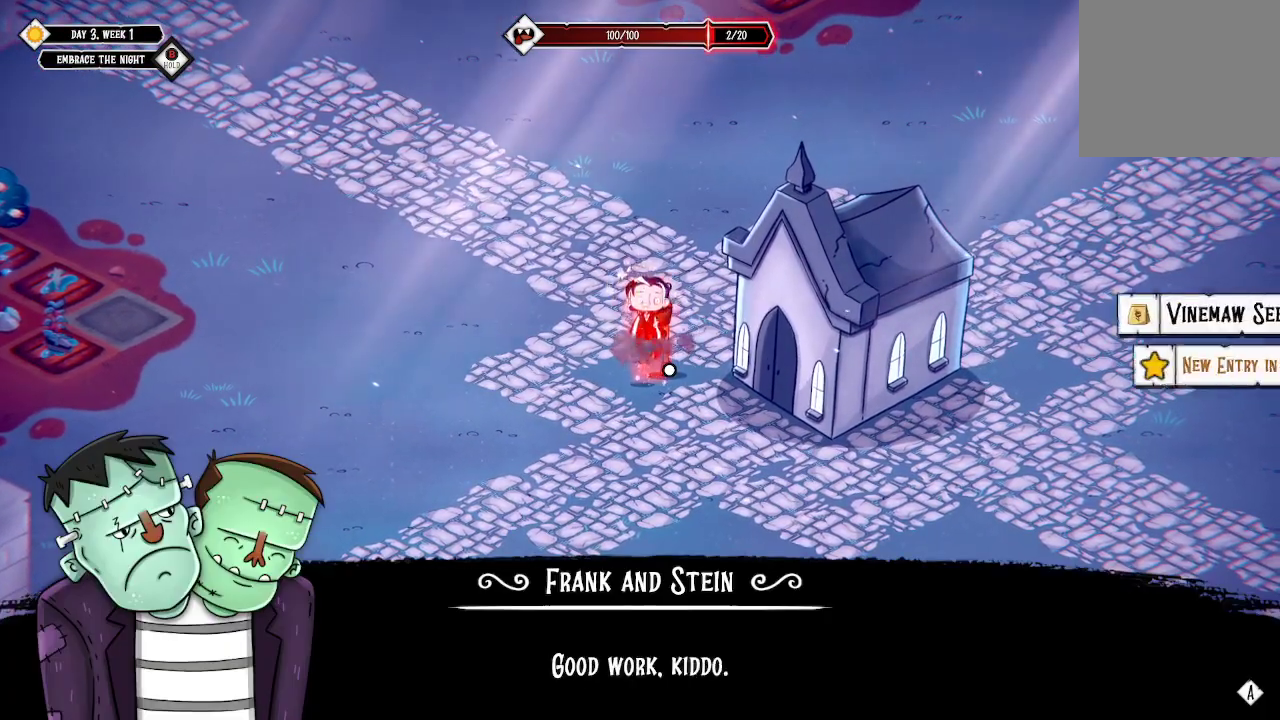
{"buttons": [], "left_stick": "center", "right_stick": "center", "events": []}
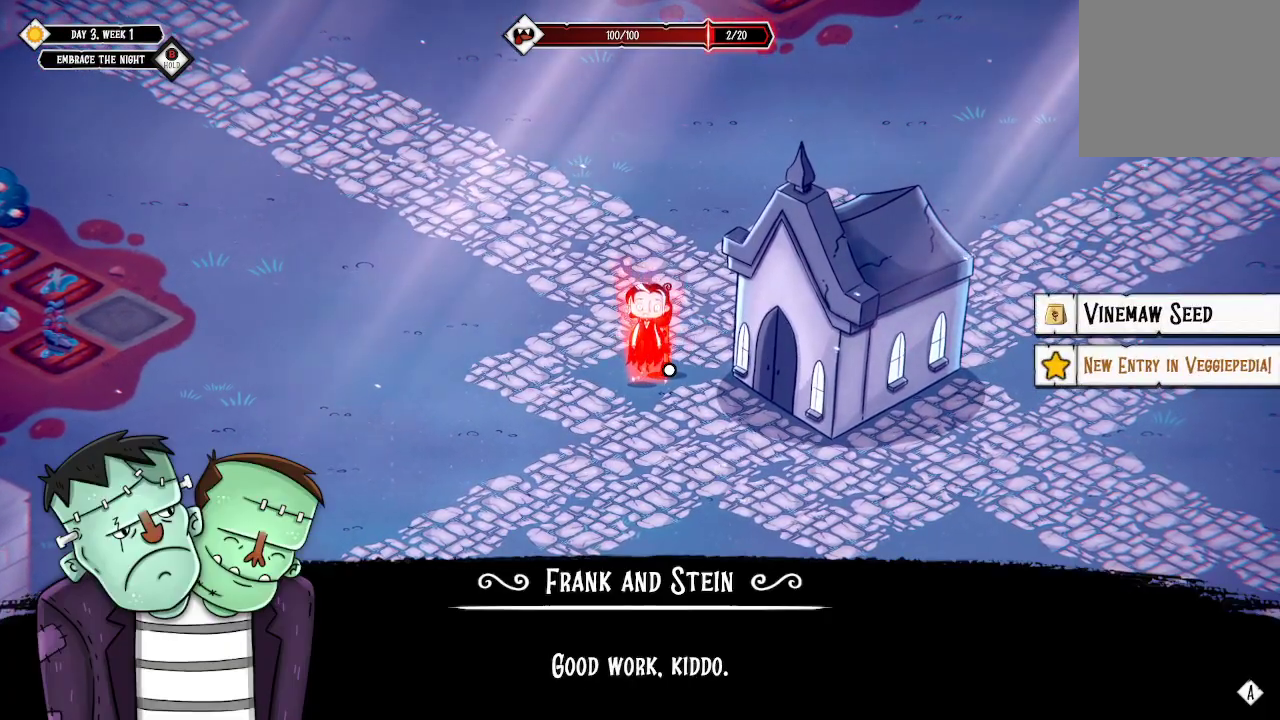
{"buttons": [], "left_stick": "center", "right_stick": "center", "events": []}
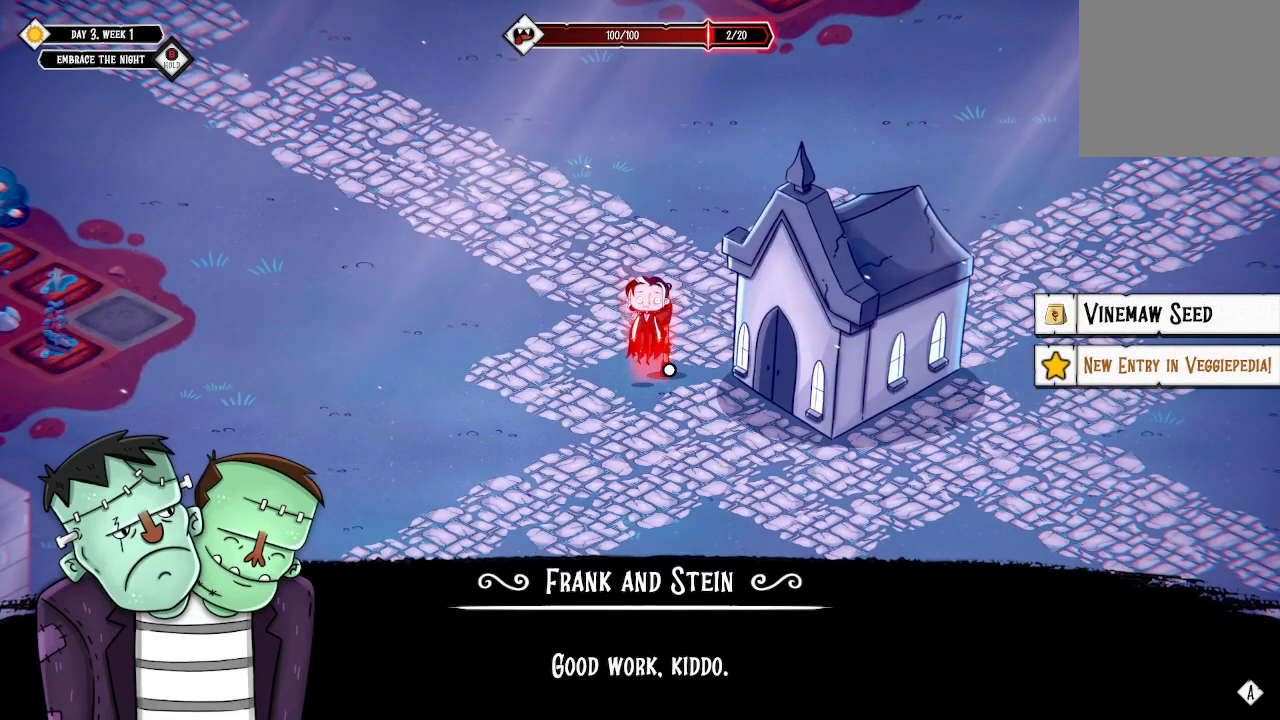
{"buttons": [], "left_stick": "center", "right_stick": "center", "events": [[233, "A", "down"], [367, "A", "up"]]}
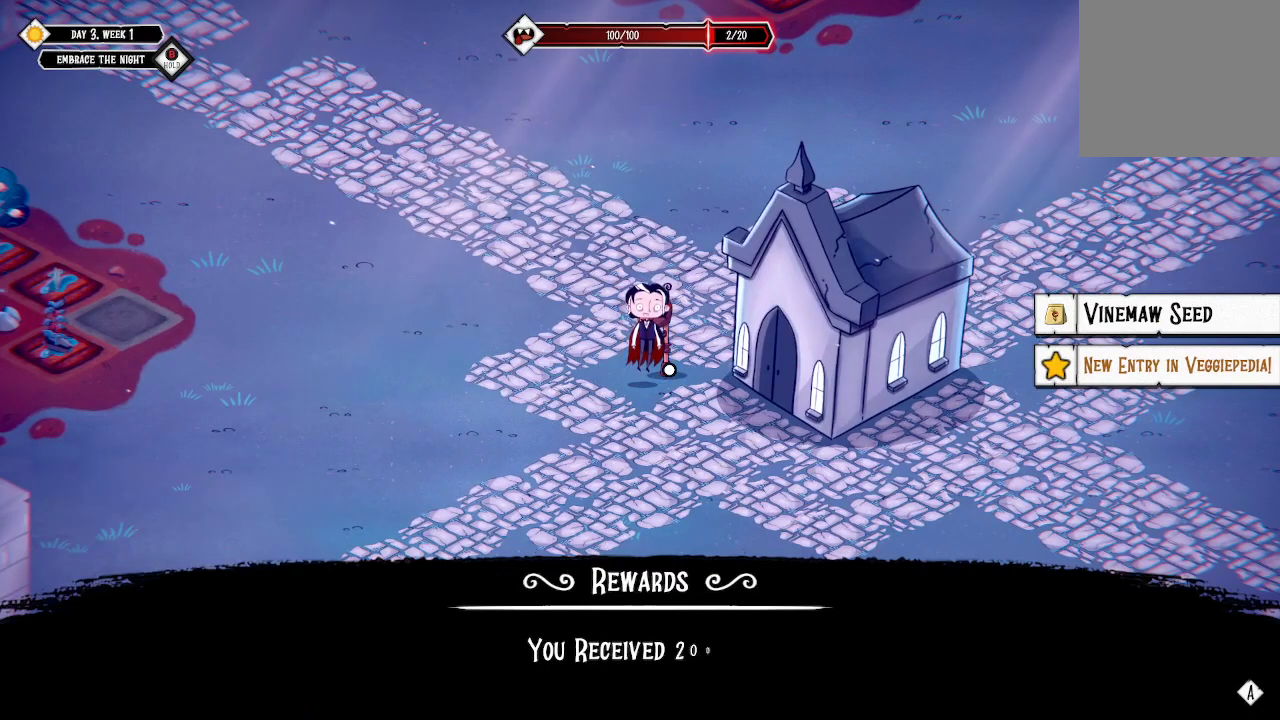
{"buttons": [], "left_stick": "center", "right_stick": "center", "events": []}
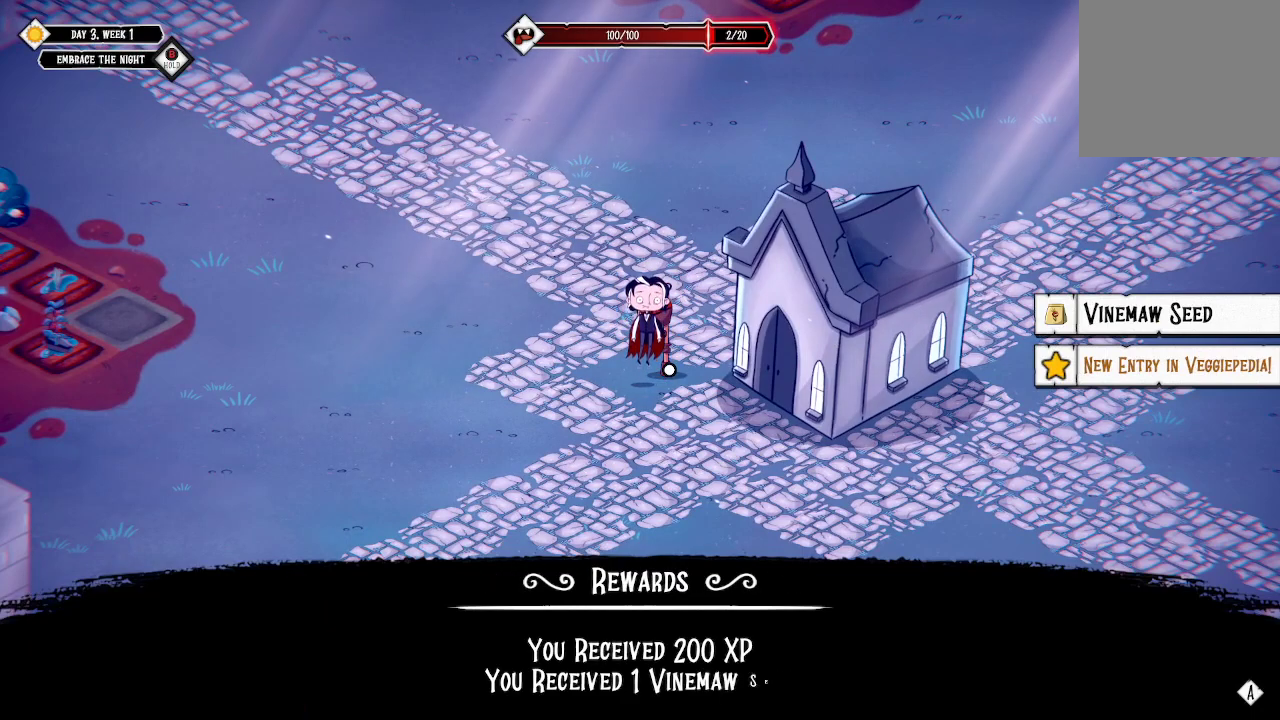
{"buttons": [], "left_stick": "center", "right_stick": "center", "events": []}
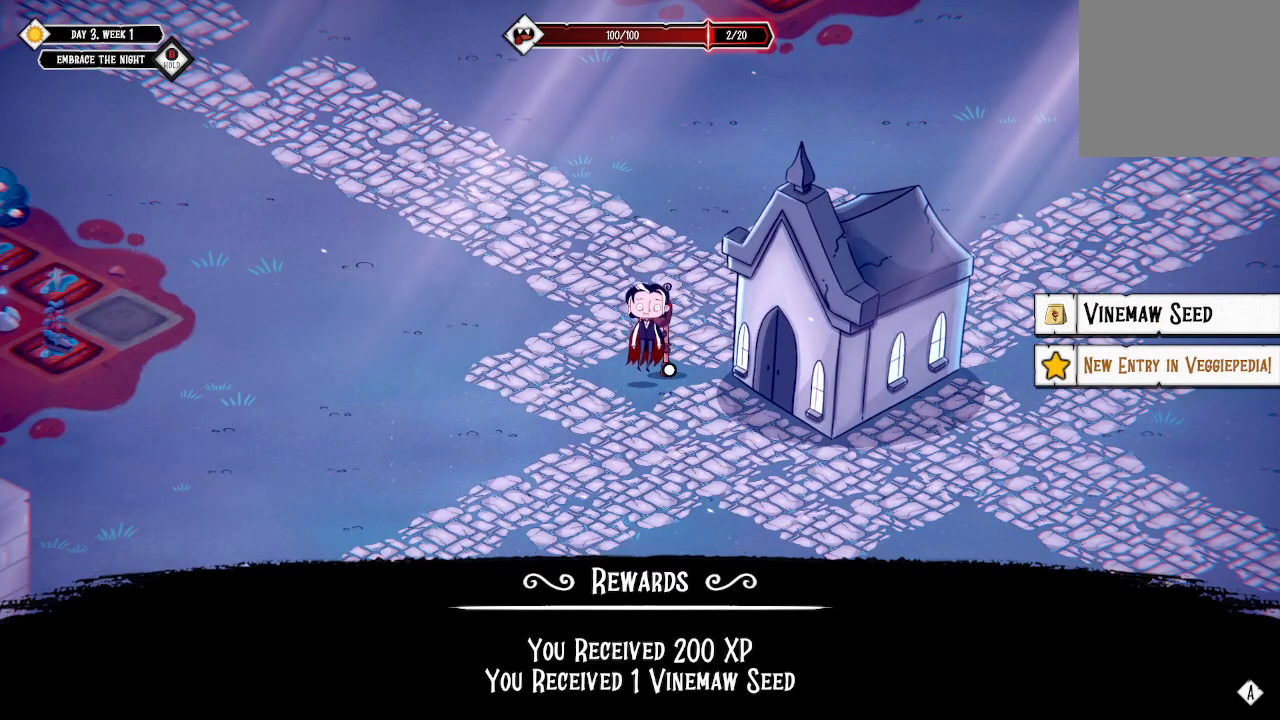
{"buttons": [], "left_stick": "center", "right_stick": "center", "events": [[200, "A", "down"], [300, "A", "up"]]}
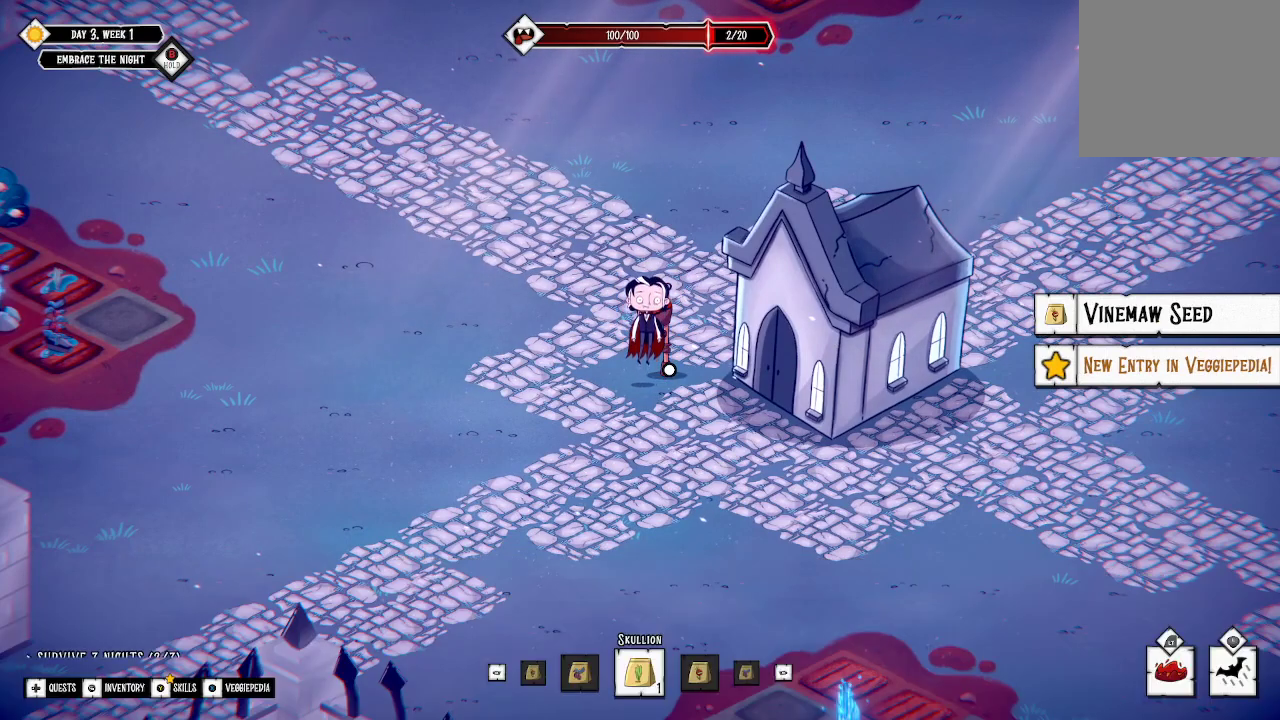
{"buttons": [], "left_stick": "up-left", "right_stick": "center", "events": [[300, "left_stick", "up-left"]]}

○ ○ ○ ○ ○

Copy the listing verbatim, omitting images.

◆ **Exercise result**
{"buttons": [], "left_stick": "center", "right_stick": "center", "events": []}
{"buttons": [], "left_stick": "center", "right_stick": "center", "events": []}
{"buttons": [], "left_stick": "center", "right_stick": "center", "events": [[233, "A", "down"], [367, "A", "up"]]}
{"buttons": [], "left_stick": "center", "right_stick": "center", "events": []}
{"buttons": [], "left_stick": "center", "right_stick": "center", "events": []}
{"buttons": [], "left_stick": "center", "right_stick": "center", "events": [[200, "A", "down"], [300, "A", "up"]]}
{"buttons": [], "left_stick": "up-left", "right_stick": "center", "events": [[300, "left_stick", "up-left"]]}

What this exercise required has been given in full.